De fato, no feito em que julgadas as contas como não prestadas não existe nenhum documento referente à apresentação das contas finais em 01.11.2022. Ao revés, sob o ID 45287800 daquele processo, está juntada a “certidão de inadimplência”, emitida automaticamente pelo sistema de contas eleitorais (SPCE), em 02.11.2022, atestando que o candidato “NÃO apresentou a referida prestação de contas final, referente às eleições de 2022", ou seja, posteriormente à data em que o candidato alega ter apresentado suas contas.

Ademais, consoante apontado na decisão agravada, após o trânsito em julgado do acórdão que julgou as contas como não prestadas, o candidato foi pessoalmente intimado para o recolhimento de valores ao Tesouro Nacional ou para impugnar o cumprimento de sentença (ID 45567243), quando optou por reconhecer o débito e postular o seu parcelamento (ID 45632395).

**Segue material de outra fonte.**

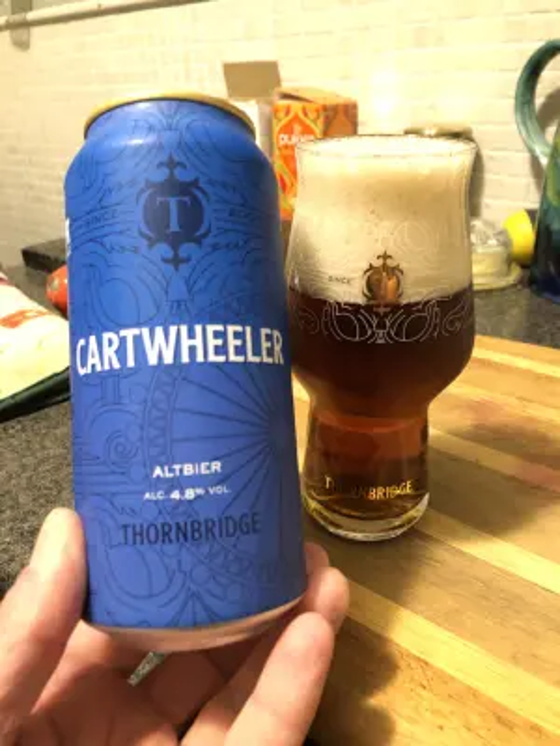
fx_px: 604
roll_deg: +2.7
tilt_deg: -25.0
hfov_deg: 49.7
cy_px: 373
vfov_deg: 63.4
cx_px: 280
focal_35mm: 28
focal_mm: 3.99
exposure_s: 1/6
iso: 100
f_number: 1.8
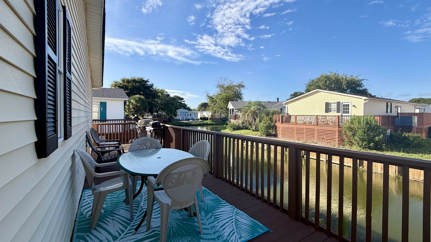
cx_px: 236
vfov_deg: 63.9
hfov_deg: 95.7
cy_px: 115
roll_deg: +0.2
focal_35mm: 17
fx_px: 194
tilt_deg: -0.7
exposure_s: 1/770
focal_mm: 2.22
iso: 32
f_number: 2.2
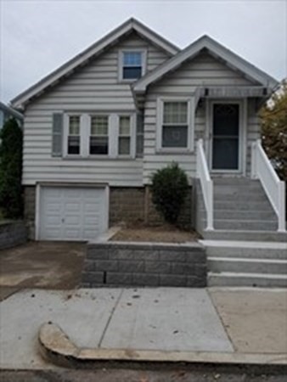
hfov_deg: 53.1
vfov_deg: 67.3
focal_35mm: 26
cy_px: 191
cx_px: 144
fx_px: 287
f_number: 2.4
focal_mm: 4.3
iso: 50
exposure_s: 1/454
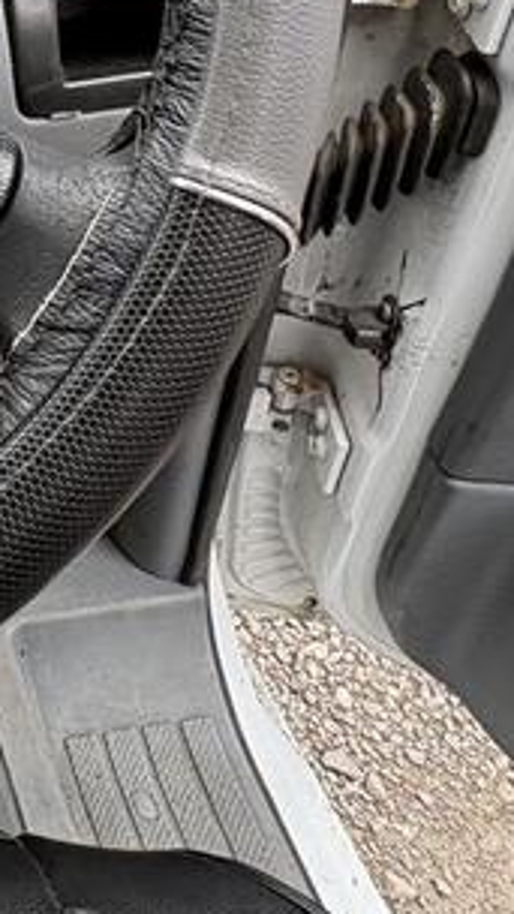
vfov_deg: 41.2
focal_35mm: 45
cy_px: 57
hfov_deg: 21.0
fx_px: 1090
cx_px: -322
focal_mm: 2.22
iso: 64
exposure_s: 1/272
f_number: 2.2
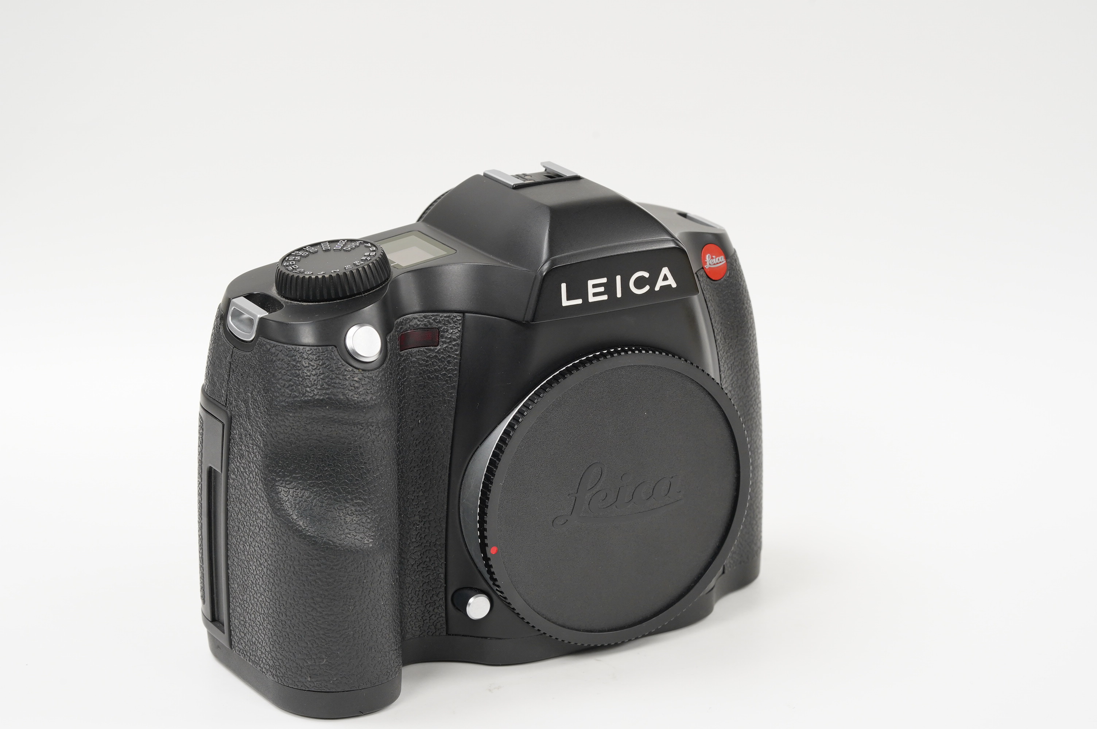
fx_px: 2740
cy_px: 364
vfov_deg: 15.2
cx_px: 548
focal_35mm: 90
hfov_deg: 22.6
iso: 1000
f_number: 11
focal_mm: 90
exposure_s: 1/10
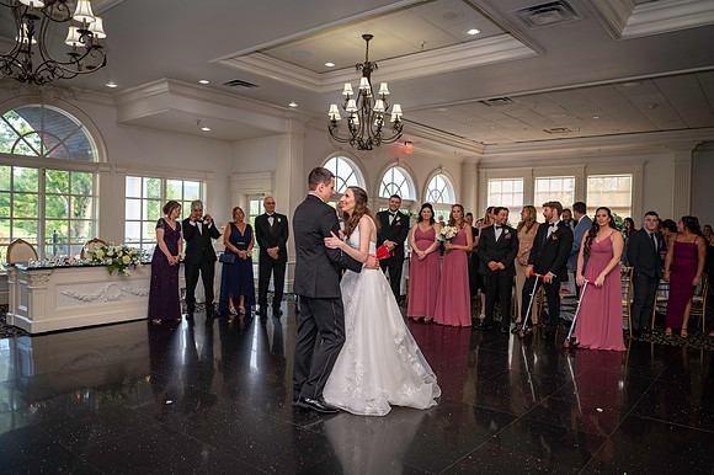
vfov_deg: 47.9
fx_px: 535
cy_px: 238
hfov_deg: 67.4
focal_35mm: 27
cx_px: 357
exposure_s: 1/125
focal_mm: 27
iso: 800
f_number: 3.5
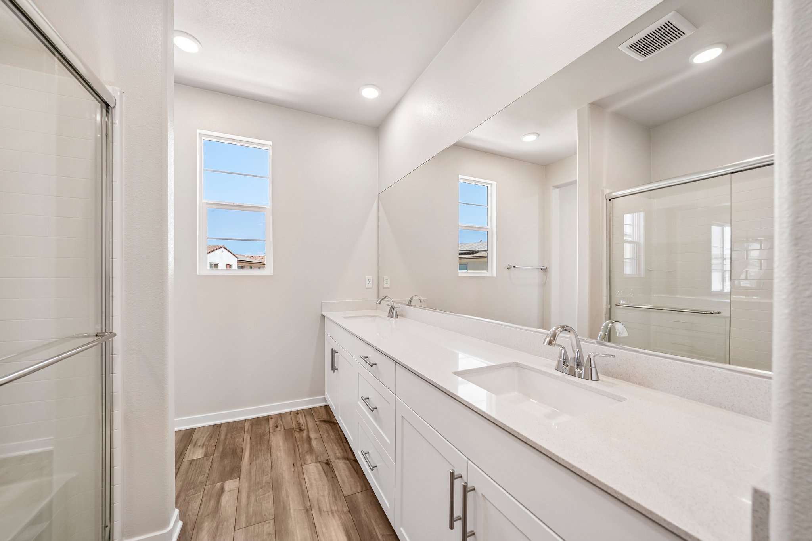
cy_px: 270
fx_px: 271
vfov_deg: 90.0
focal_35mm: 12
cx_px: 406
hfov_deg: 112.6
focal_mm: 12
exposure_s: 1/30
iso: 200
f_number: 7.1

Assim, não deduzidas as matérias de defesa que poderiam ter sido alegadas em impugnação ao cumprimento de sentença no tempo e modo adequados, inclusive a “falta ou nulidade da citação” e a “inexequibilidade do título ou inexigibilidade da obrigação” (art. 525, § 1º, incs. I e III, do CPC), está consumada a preclusão.

 

ANTE O EXPOSTO, VOTO pelo desprovimento do agravo interno.